In deze zaak, die voor de Rechtbank Rotterdam is behandeld, gaat het om een geschil tussen [bedrijf A] en [bedrijf B] over de uitvoering van overeenkomsten gericht op de ontwikkeling van een implanteerbare insulinepomp. [bedrijf A] vordert in conventie (gedeeltelijke) ontbinding van de overeenkomsten en schadevergoeding van in totaal € 439.536,50, terwijl [bedrijf B] in reconventie betaling van openstaande facturen tot een bedrag van € 228.986,45 inclusief btw eist. De rechtbank heeft op 23 maart 2022 uitspraak gedaan.
De procedure begon met een dagvaarding op 11 januari 2021, gevolgd door verschillende conclusies en een mondelinge behandeling op 21 september 2021. De rechtbank heeft vastgesteld dat [bedrijf A] en [bedrijf B] overeenkomsten hebben gesloten voor de ontwikkeling van de insulinepomp, waarbij [bedrijf A] stelt dat [bedrijf B] tekort is geschoten in de nakoming van deze overeenkomsten. [bedrijf A] heeft ook een beroep gedaan op verrekening met een vordering tot betaling van dwangsommen van € 1.000.000 die [bedrijf B] zou zijn verschuldigd.

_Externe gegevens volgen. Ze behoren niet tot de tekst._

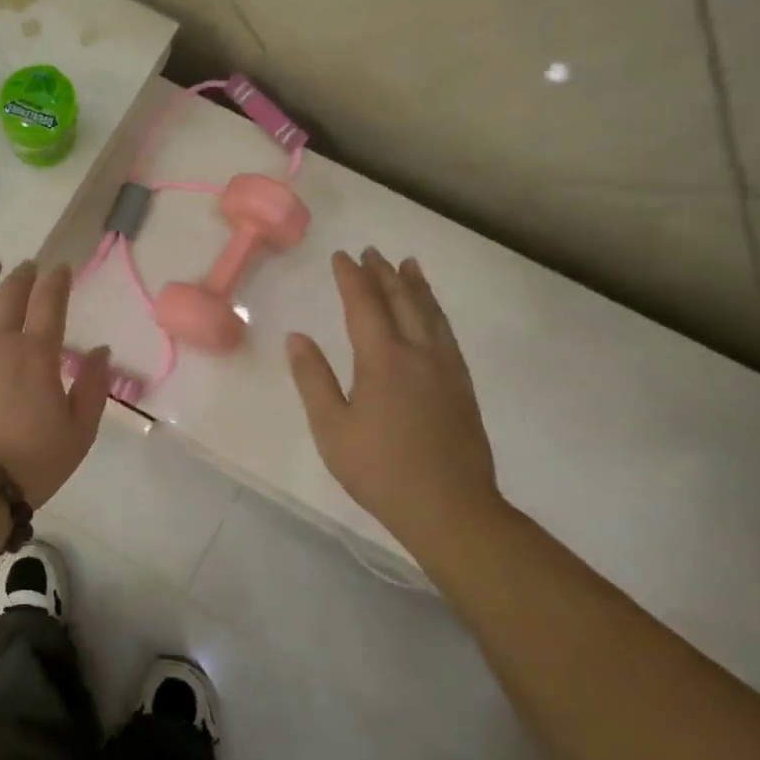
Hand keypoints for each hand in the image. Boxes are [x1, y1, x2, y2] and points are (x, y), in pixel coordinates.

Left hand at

De rechtbank heeft de vorderingen van [bedrijf A] afgewezen en die van [bedrijf B] toegewezen. De rechtbank concludeert dat er geen sprake is van tekortkomingen aan de zijde van [bedrijf B] die een ontbinding van de overeenkomsten of schadevergoeding rechtvaardigen. De rechtbank heeft ook geoordeeld dat [bedrijf B] zich terecht op haar opschortingsrecht heeft beroepen, omdat [bedrijf A] in gebreke was met de betaling van facturen. De vorderingen in reconventie zijn toegewezen, en [bedrijf A] is veroordeeld tot betaling van de openstaande facturen aan [bedrijf B].